## INSTRUCTIONS FOR THE TASK
Could you retype the records below exactly as they appear, skipping any pictures?

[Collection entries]
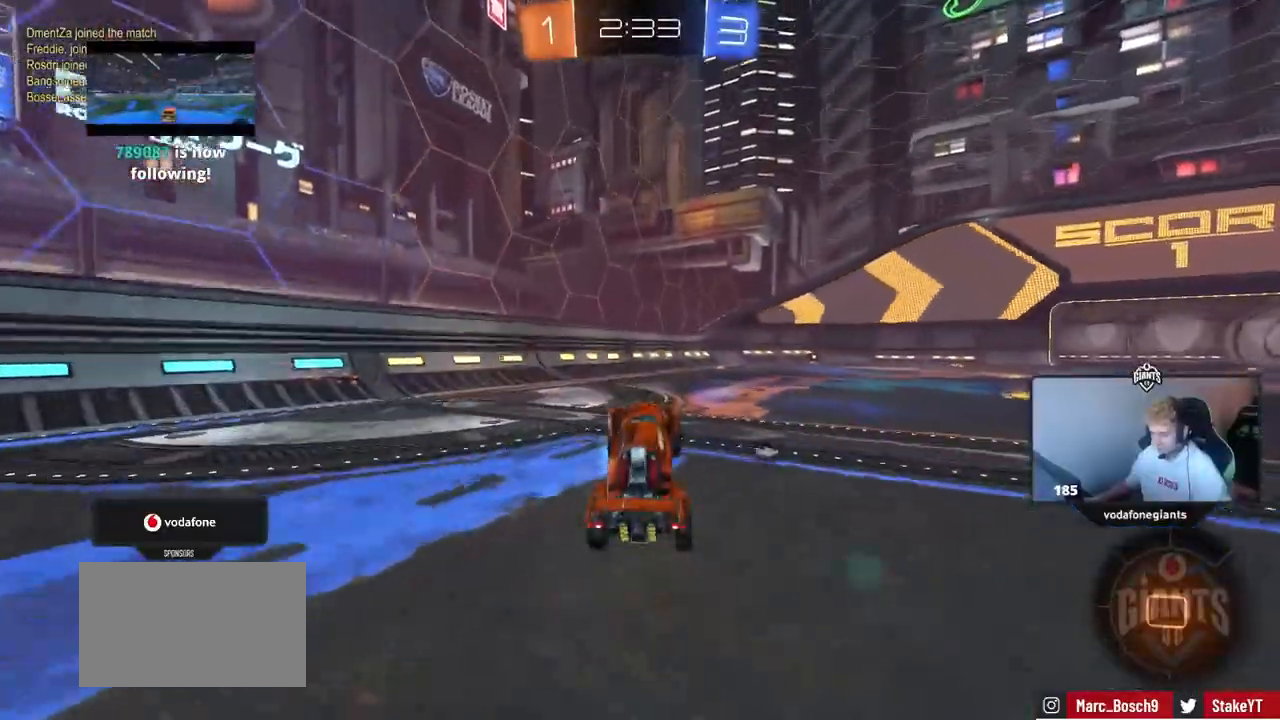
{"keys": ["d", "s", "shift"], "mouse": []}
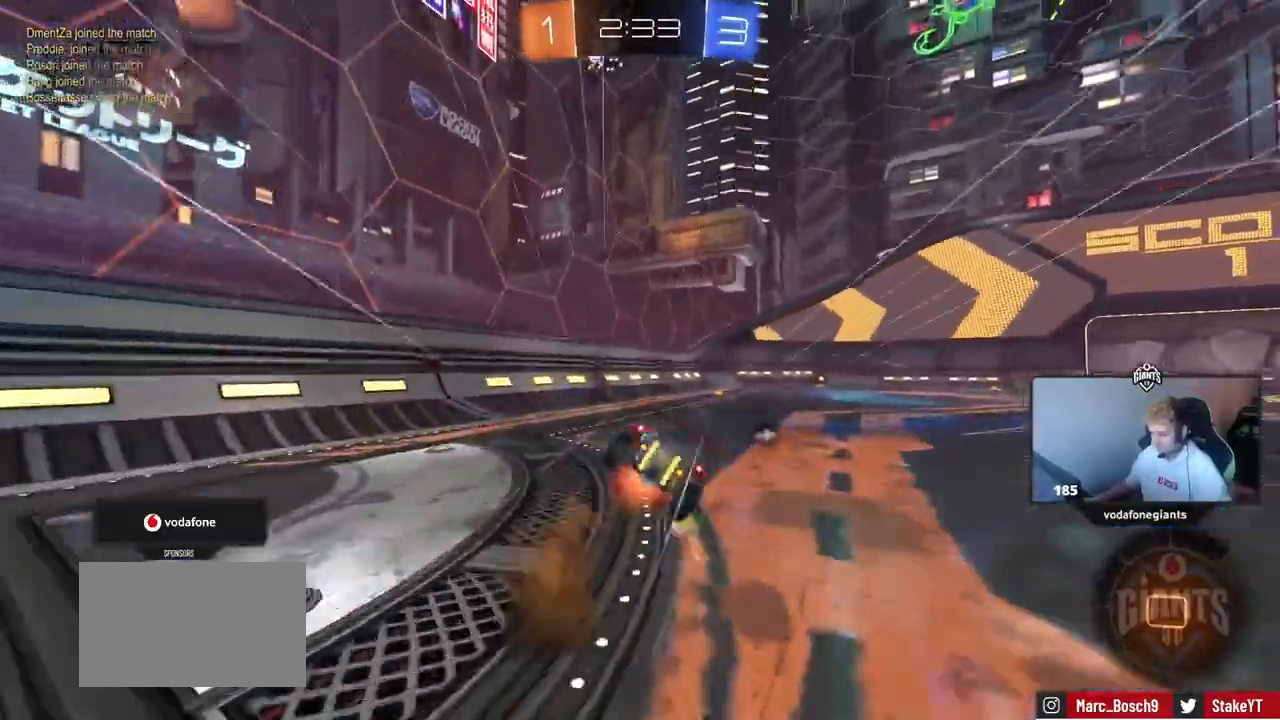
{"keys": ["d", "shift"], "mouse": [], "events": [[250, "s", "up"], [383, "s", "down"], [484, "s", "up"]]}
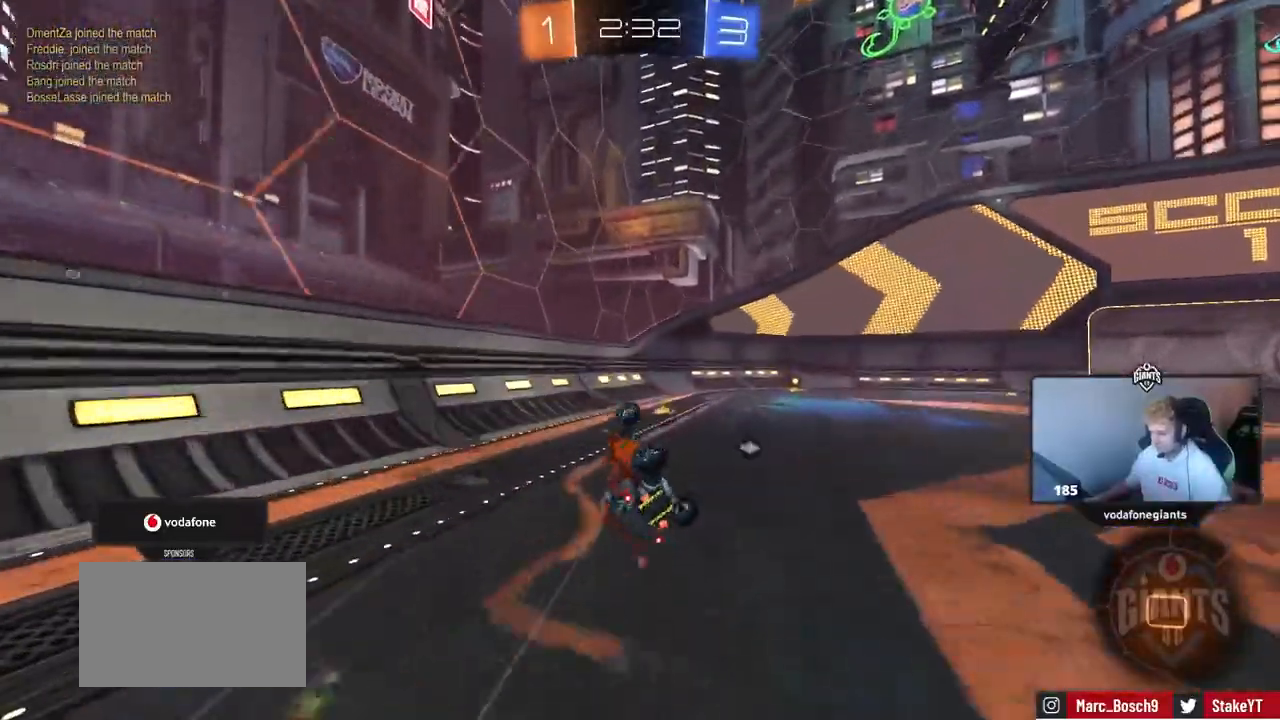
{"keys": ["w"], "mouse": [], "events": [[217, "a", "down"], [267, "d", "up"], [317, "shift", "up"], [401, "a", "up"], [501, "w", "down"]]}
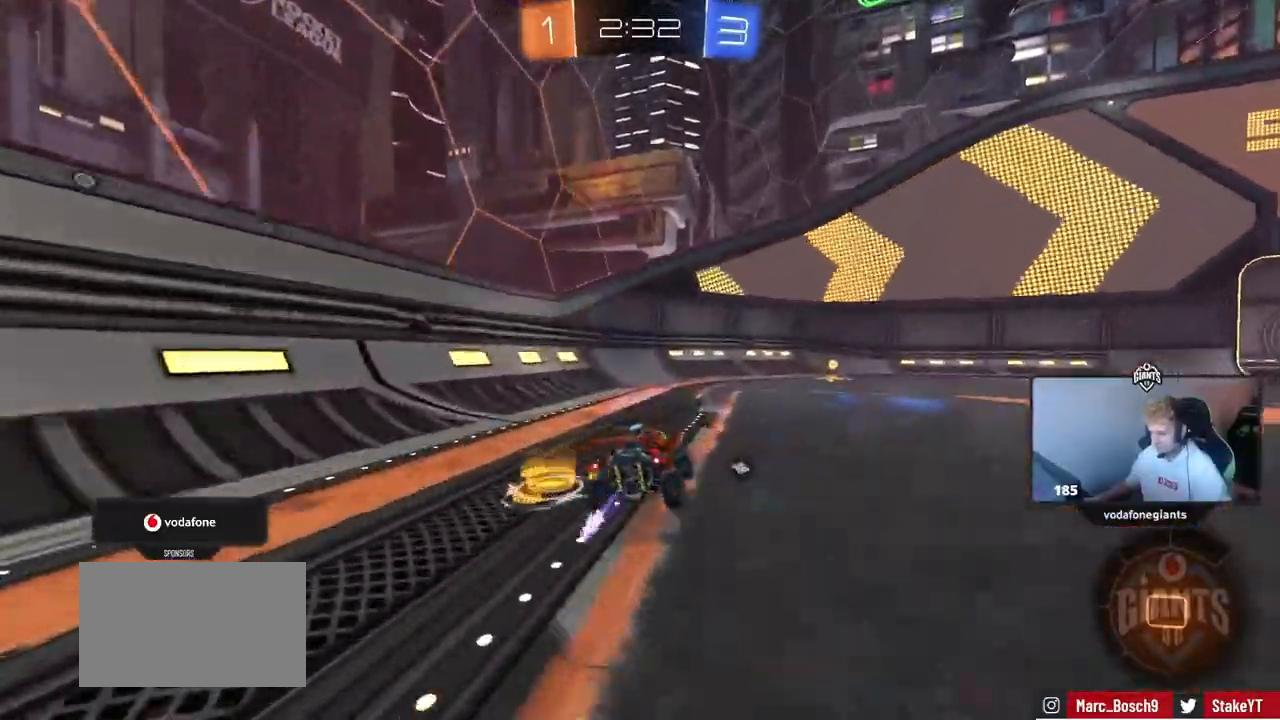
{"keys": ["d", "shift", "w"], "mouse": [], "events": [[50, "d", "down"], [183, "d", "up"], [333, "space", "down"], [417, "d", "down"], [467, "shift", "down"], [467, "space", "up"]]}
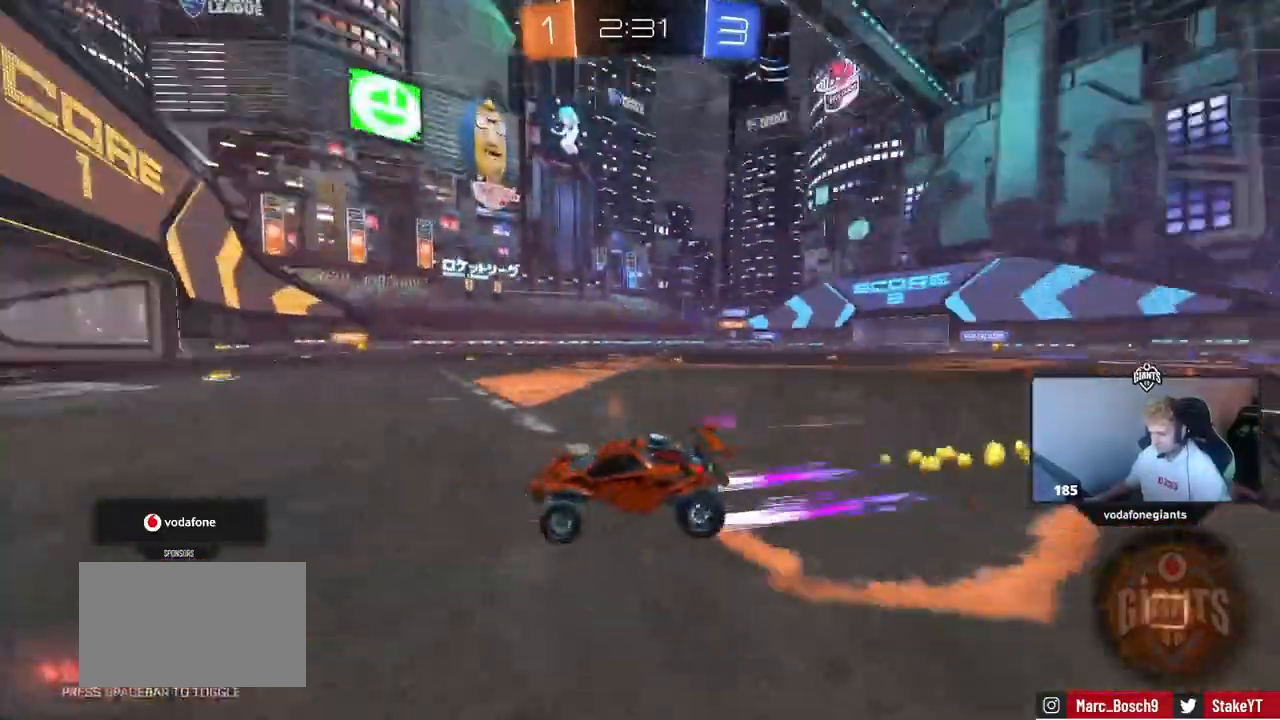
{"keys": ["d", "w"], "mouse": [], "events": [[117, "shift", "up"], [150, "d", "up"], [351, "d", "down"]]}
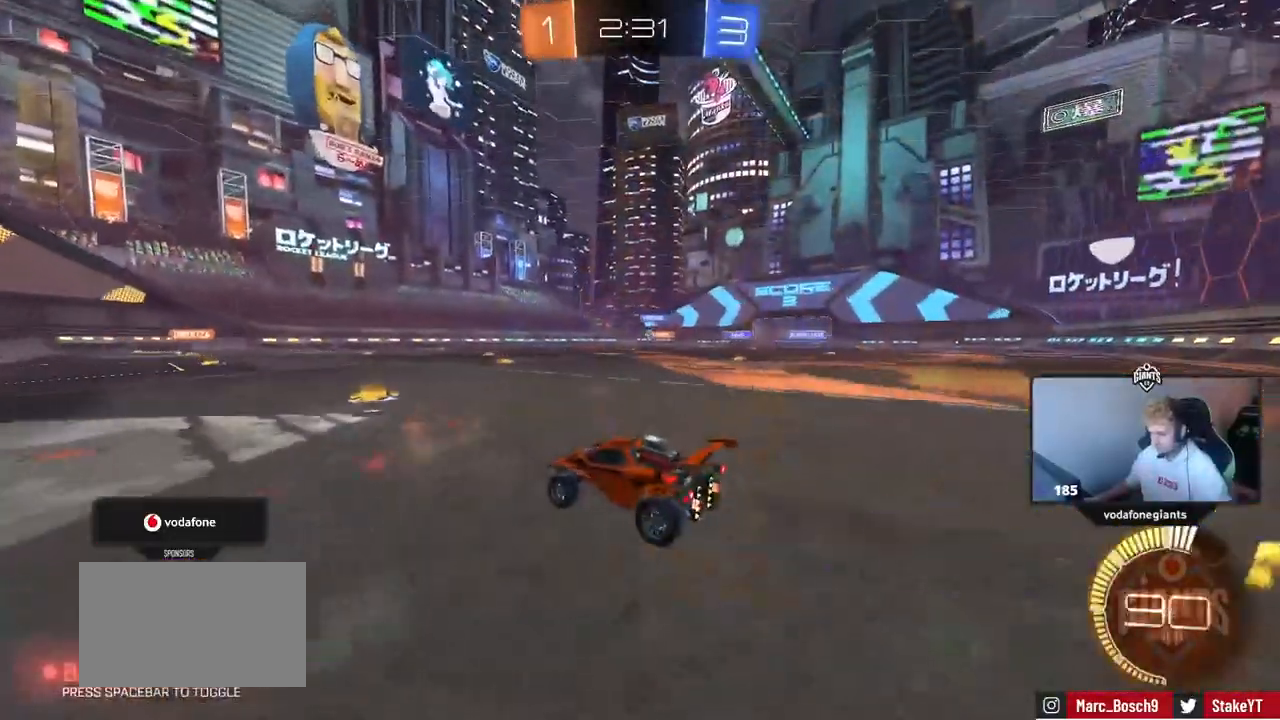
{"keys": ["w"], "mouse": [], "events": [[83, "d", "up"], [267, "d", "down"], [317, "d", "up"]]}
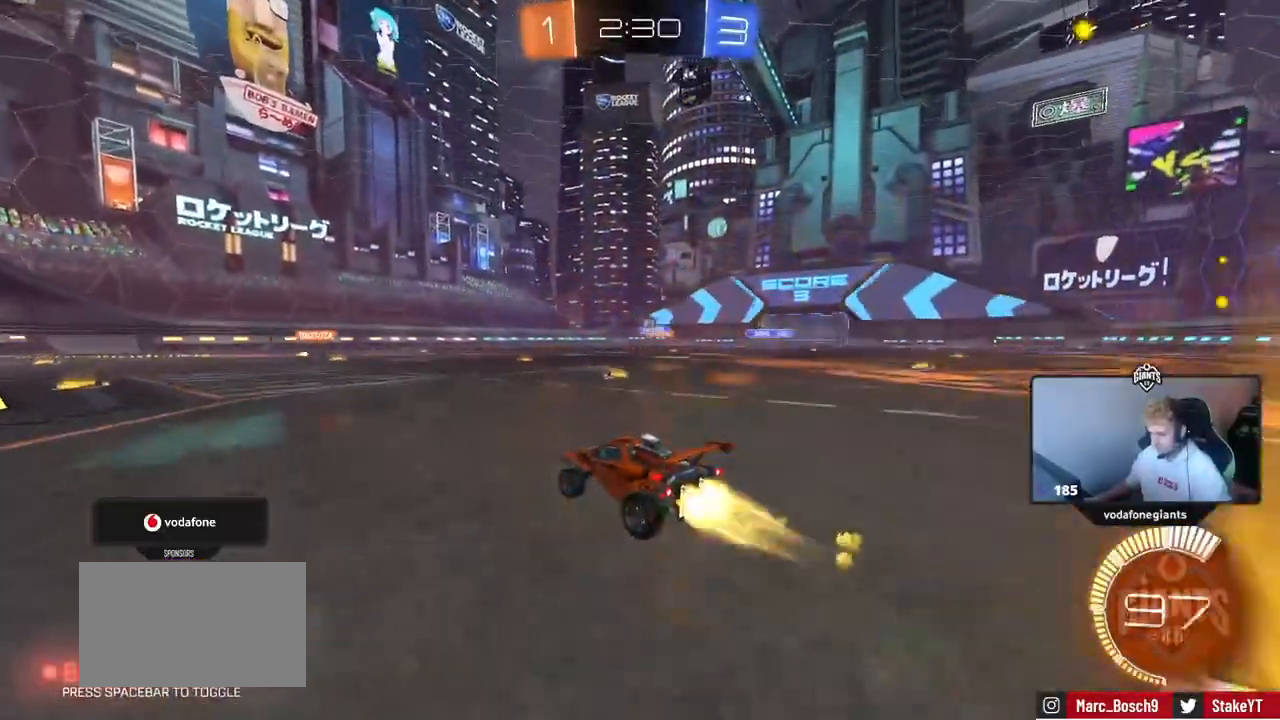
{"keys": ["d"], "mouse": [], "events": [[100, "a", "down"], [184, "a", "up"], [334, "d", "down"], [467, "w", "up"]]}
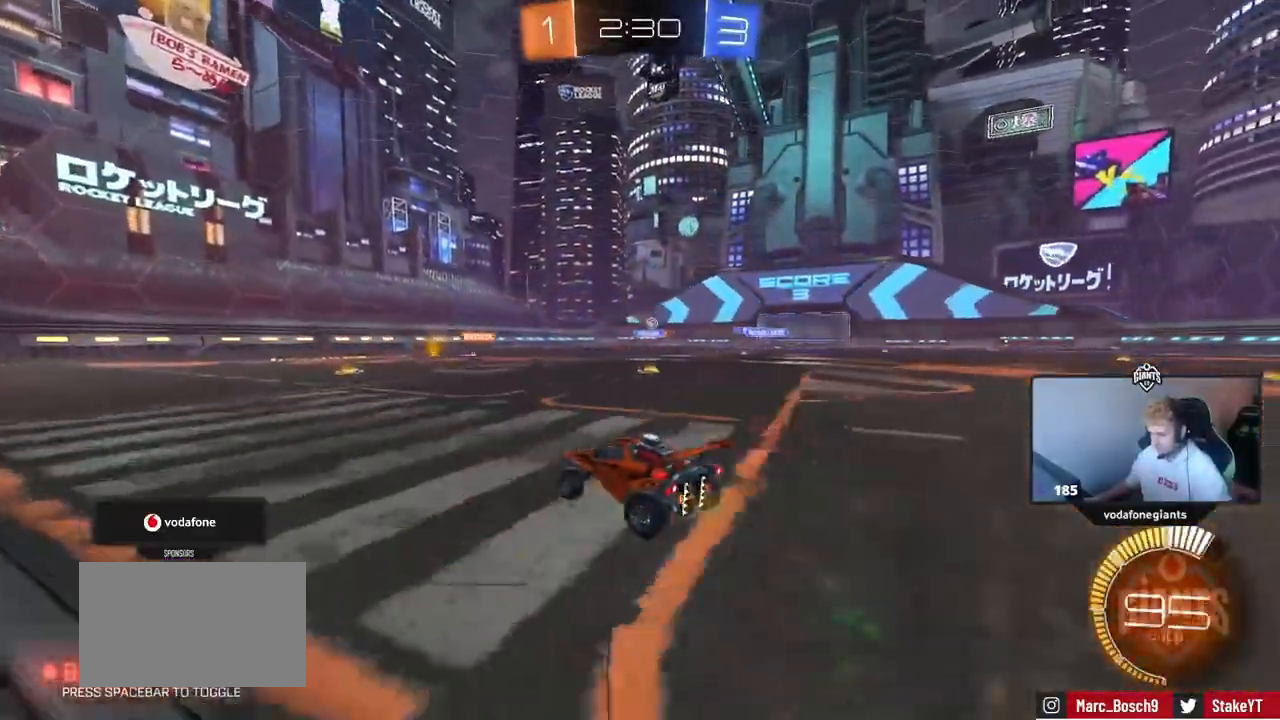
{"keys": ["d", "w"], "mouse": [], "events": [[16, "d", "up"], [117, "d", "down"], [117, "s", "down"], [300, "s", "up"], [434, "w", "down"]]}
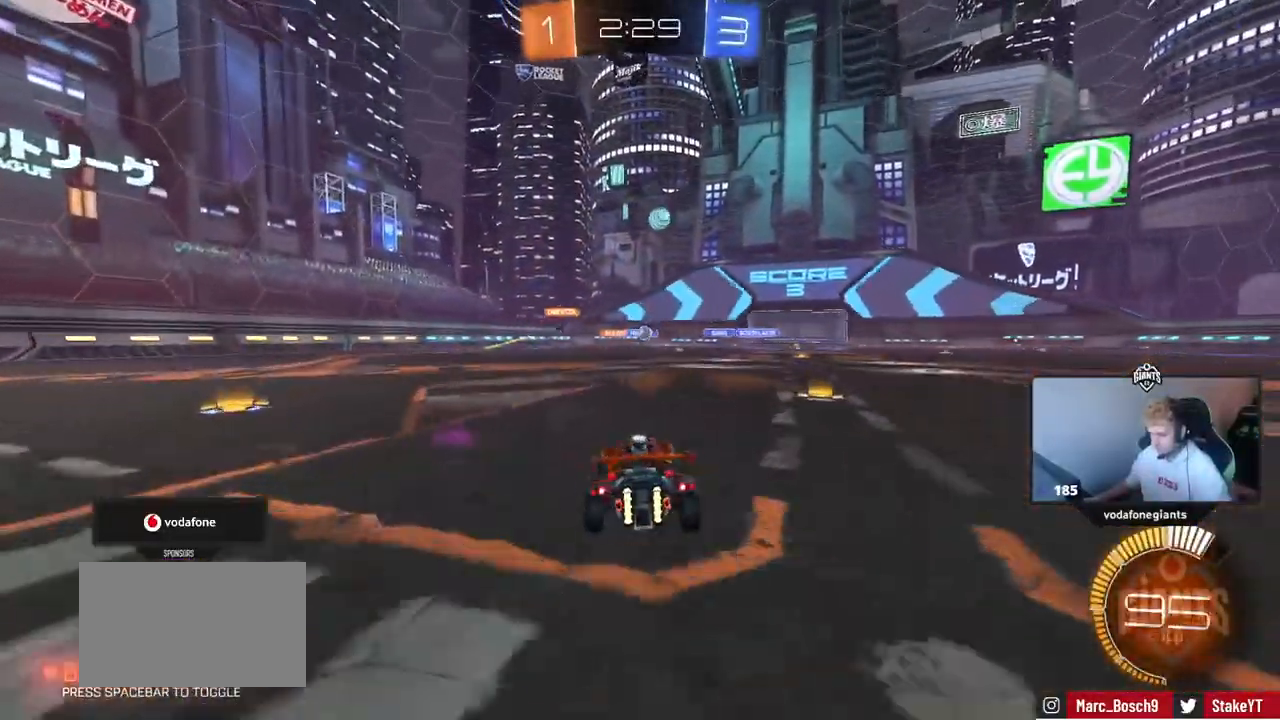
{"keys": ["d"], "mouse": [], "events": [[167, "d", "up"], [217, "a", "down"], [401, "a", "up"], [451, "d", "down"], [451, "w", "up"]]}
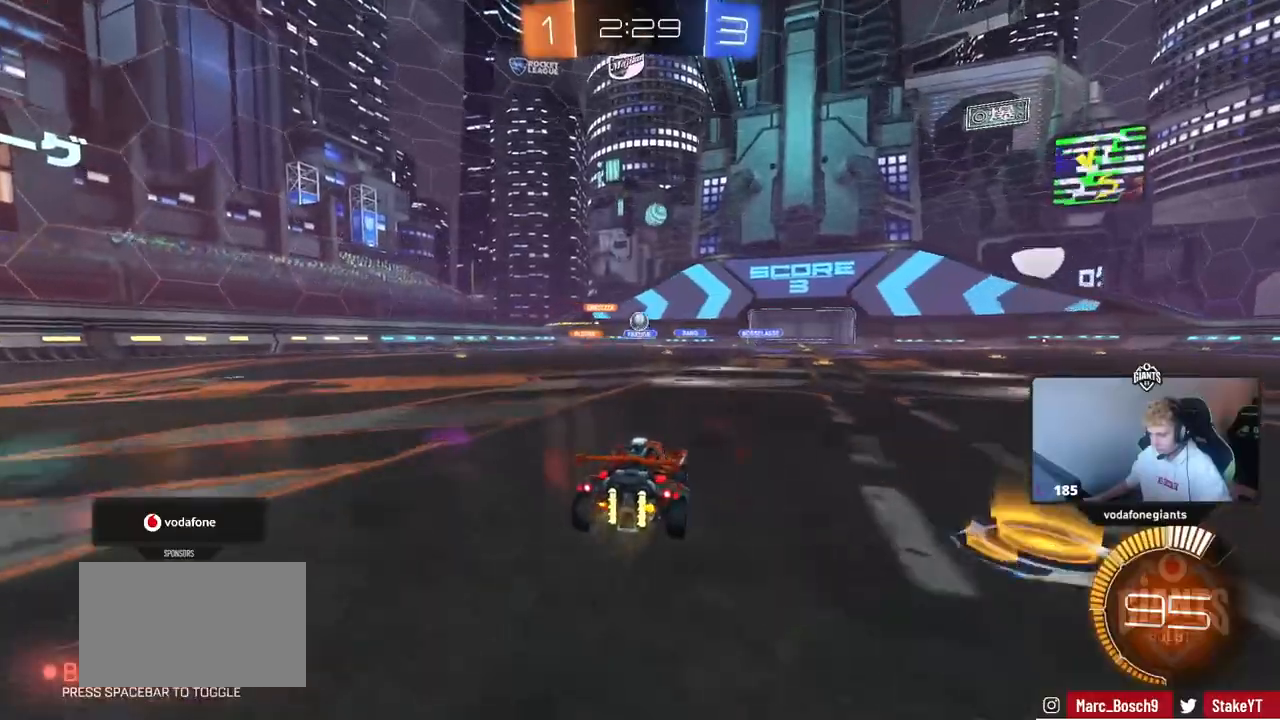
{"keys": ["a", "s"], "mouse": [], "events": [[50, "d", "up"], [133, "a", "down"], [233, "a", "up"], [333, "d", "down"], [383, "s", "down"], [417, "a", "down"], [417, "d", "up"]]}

## REPLY TO THE EXERCISE
{"keys": ["d", "s", "shift"], "mouse": []}
{"keys": ["d", "shift"], "mouse": [], "events": [[250, "s", "up"], [383, "s", "down"], [484, "s", "up"]]}
{"keys": ["w"], "mouse": [], "events": [[217, "a", "down"], [267, "d", "up"], [317, "shift", "up"], [401, "a", "up"], [501, "w", "down"]]}
{"keys": ["d", "shift", "w"], "mouse": [], "events": [[50, "d", "down"], [183, "d", "up"], [333, "space", "down"], [417, "d", "down"], [467, "shift", "down"], [467, "space", "up"]]}
{"keys": ["d", "w"], "mouse": [], "events": [[117, "shift", "up"], [150, "d", "up"], [351, "d", "down"]]}
{"keys": ["w"], "mouse": [], "events": [[83, "d", "up"], [267, "d", "down"], [317, "d", "up"]]}
{"keys": ["d"], "mouse": [], "events": [[100, "a", "down"], [184, "a", "up"], [334, "d", "down"], [467, "w", "up"]]}
{"keys": ["d", "w"], "mouse": [], "events": [[16, "d", "up"], [117, "d", "down"], [117, "s", "down"], [300, "s", "up"], [434, "w", "down"]]}
{"keys": ["d"], "mouse": [], "events": [[167, "d", "up"], [217, "a", "down"], [401, "a", "up"], [451, "d", "down"], [451, "w", "up"]]}
{"keys": ["a", "s"], "mouse": [], "events": [[50, "d", "up"], [133, "a", "down"], [233, "a", "up"], [333, "d", "down"], [383, "s", "down"], [417, "a", "down"], [417, "d", "up"]]}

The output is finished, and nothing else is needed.